+++ SOURCE MATERIAL +++
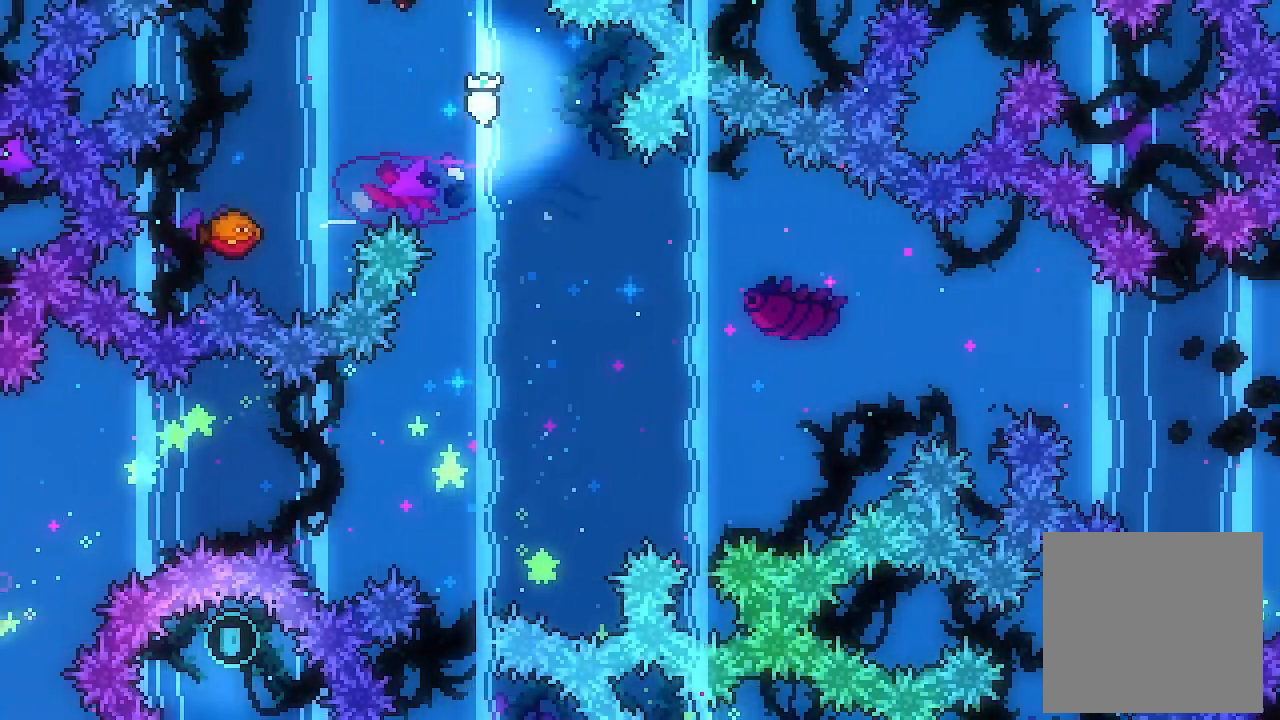
{"buttons": ["L2"], "left_stick": "center", "events": []}
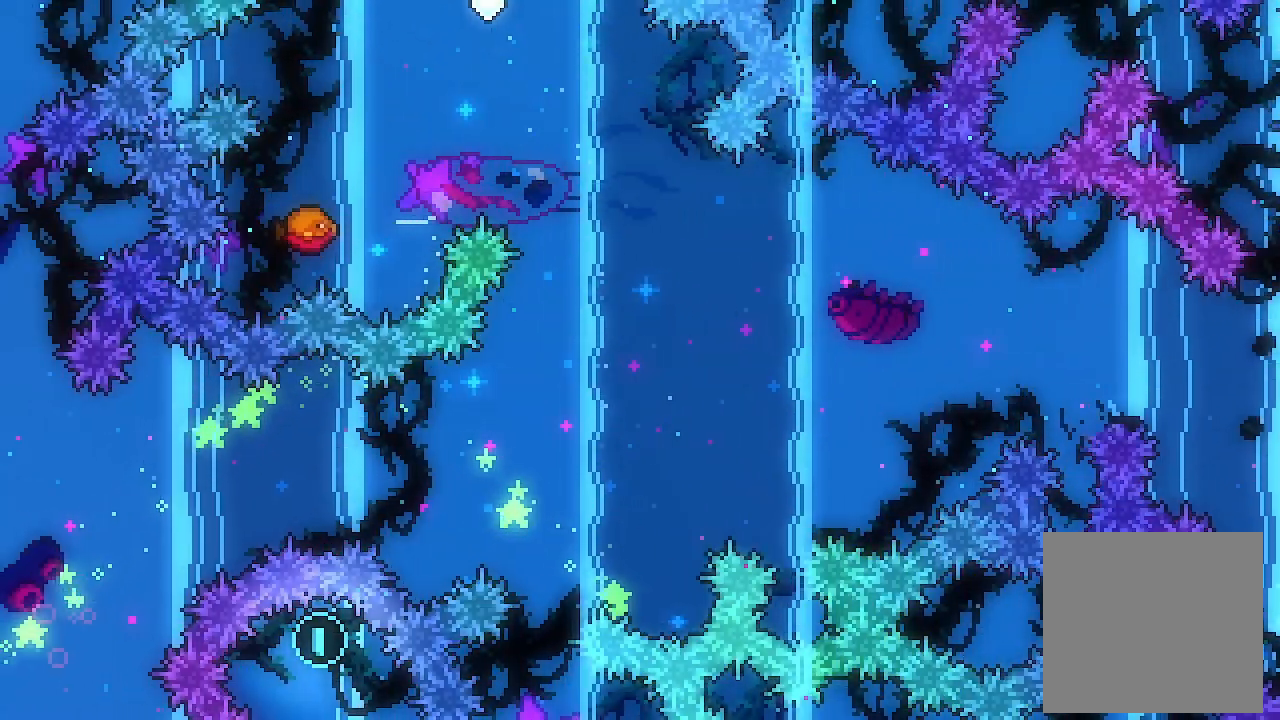
{"buttons": ["L2"], "left_stick": "center", "events": [[233, "DPAD_LEFT", "down"], [367, "DPAD_LEFT", "up"]]}
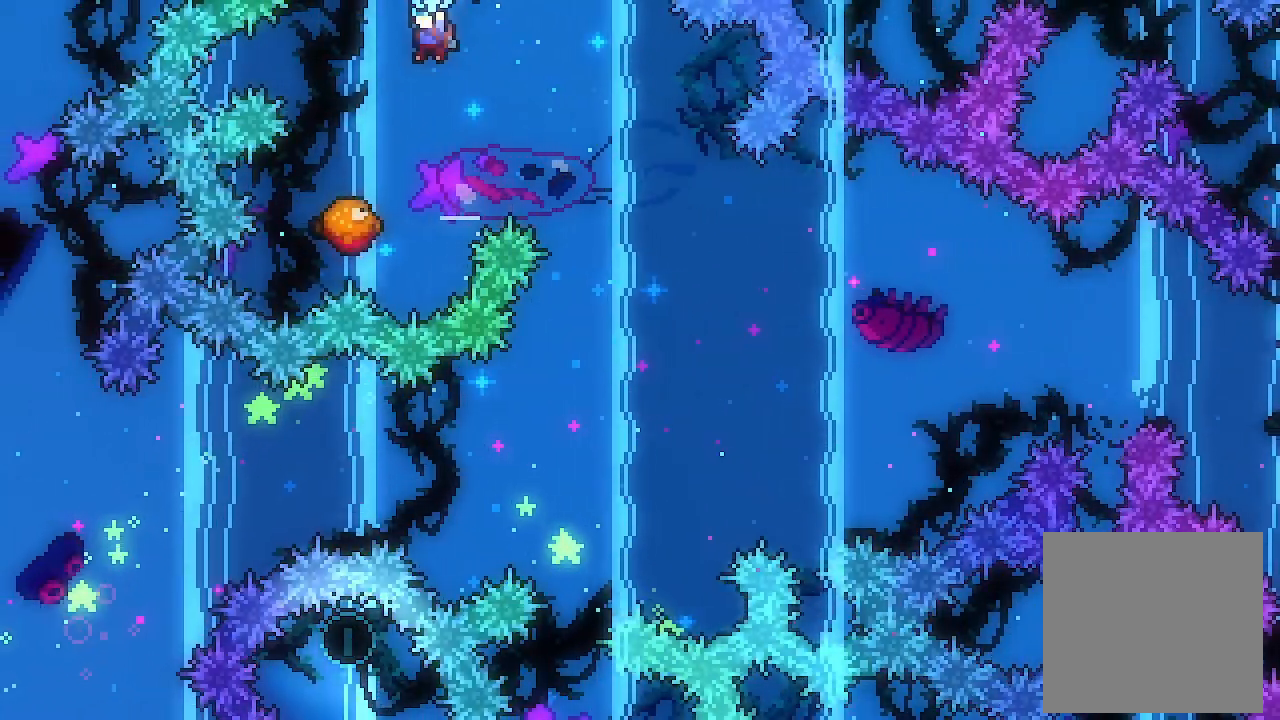
{"buttons": ["L2"], "left_stick": "center", "events": [[133, "DPAD_LEFT", "down"], [333, "DPAD_LEFT", "up"]]}
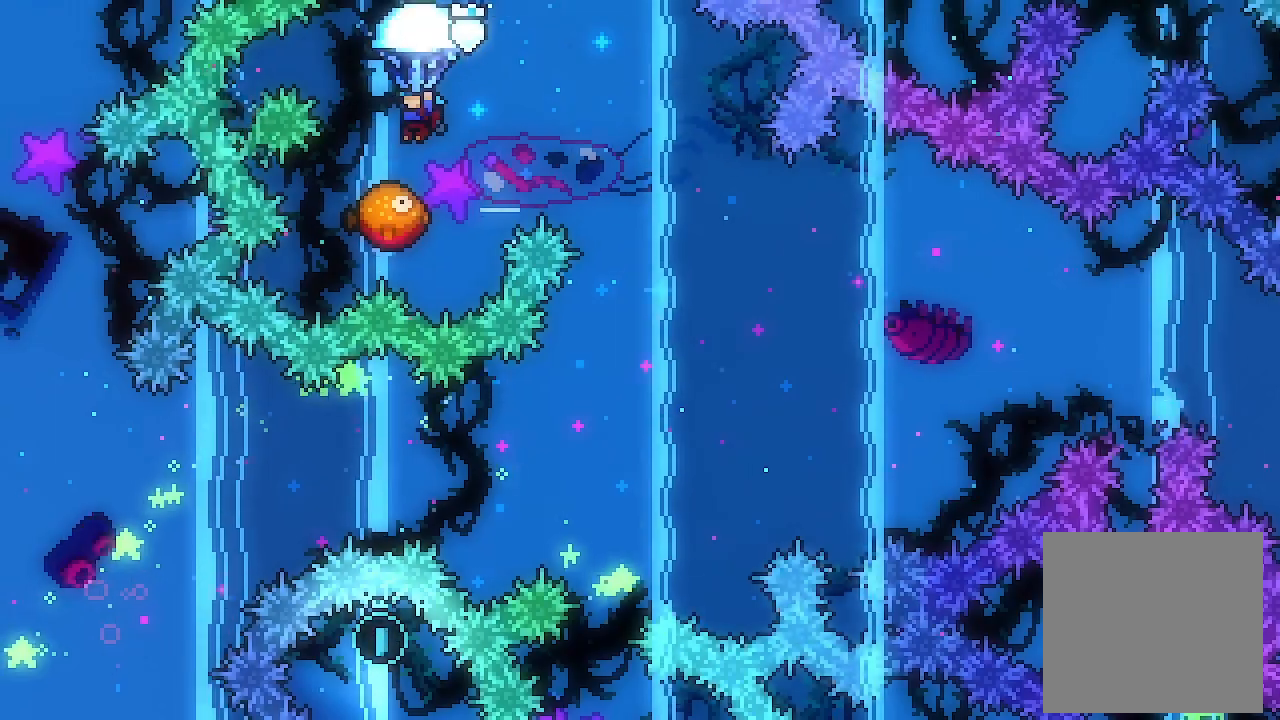
{"buttons": ["L2"], "left_stick": "center", "events": []}
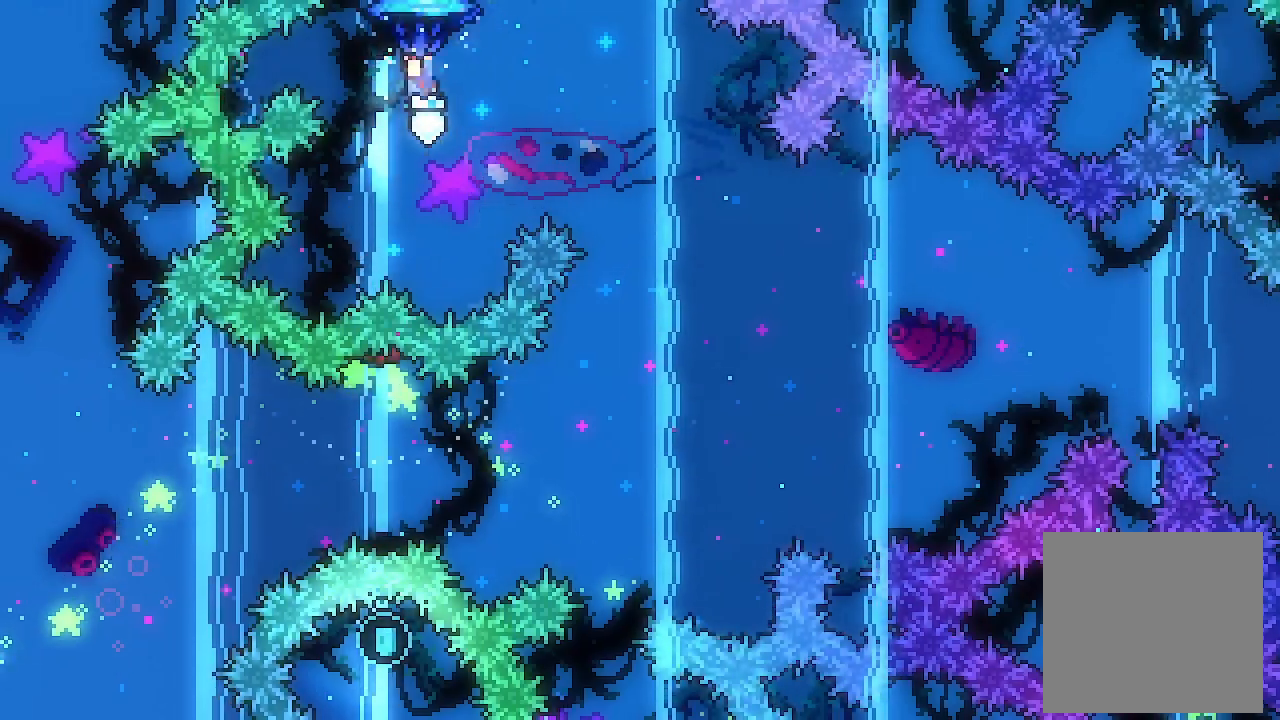
{"buttons": ["L2"], "left_stick": "center", "events": [[67, "DPAD_RIGHT", "down"], [233, "DPAD_RIGHT", "up"]]}
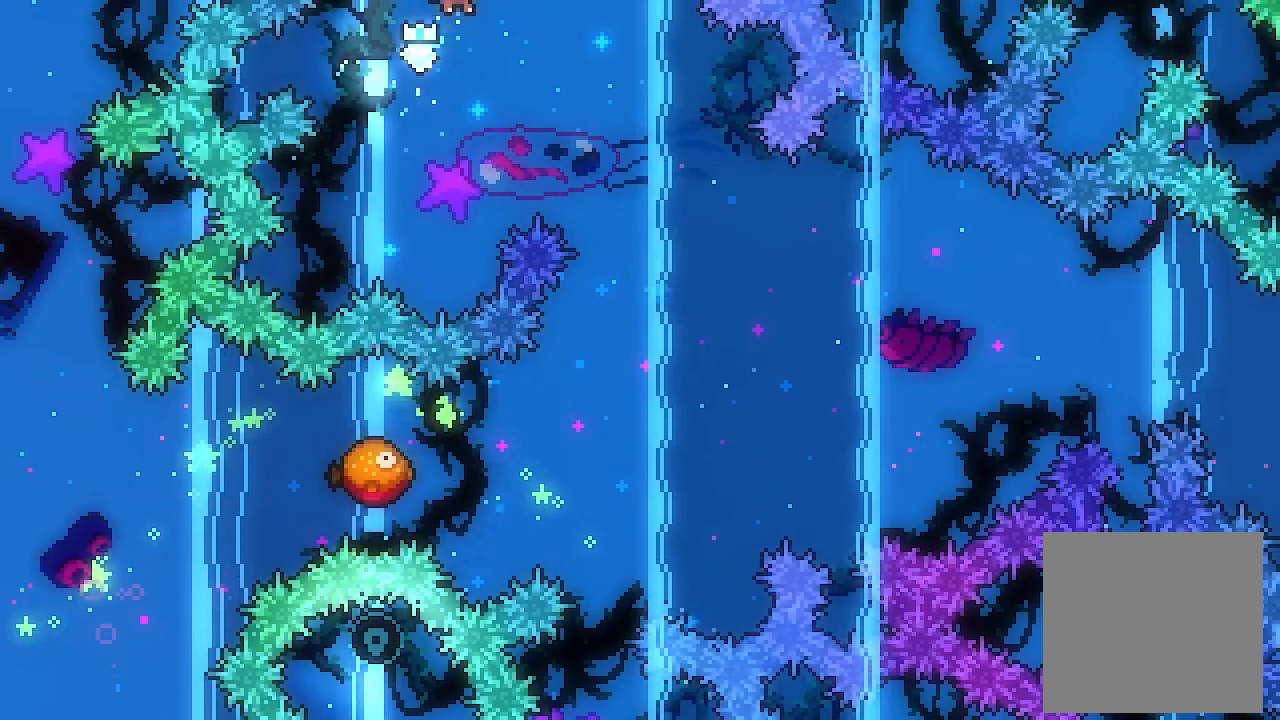
{"buttons": ["L2", "DPAD_RIGHT"], "left_stick": "center", "events": [[100, "DPAD_RIGHT", "down"]]}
+++
WHAT YOU ARE ASKED TO DO. The pictures should not be reproduced; quote all of the other material exactly.

ANSWER BOX.
{"buttons": ["L2"], "left_stick": "center", "events": []}
{"buttons": ["L2"], "left_stick": "center", "events": [[233, "DPAD_LEFT", "down"], [367, "DPAD_LEFT", "up"]]}
{"buttons": ["L2"], "left_stick": "center", "events": [[133, "DPAD_LEFT", "down"], [333, "DPAD_LEFT", "up"]]}
{"buttons": ["L2"], "left_stick": "center", "events": []}
{"buttons": ["L2"], "left_stick": "center", "events": [[67, "DPAD_RIGHT", "down"], [233, "DPAD_RIGHT", "up"]]}
{"buttons": ["L2", "DPAD_RIGHT"], "left_stick": "center", "events": [[100, "DPAD_RIGHT", "down"]]}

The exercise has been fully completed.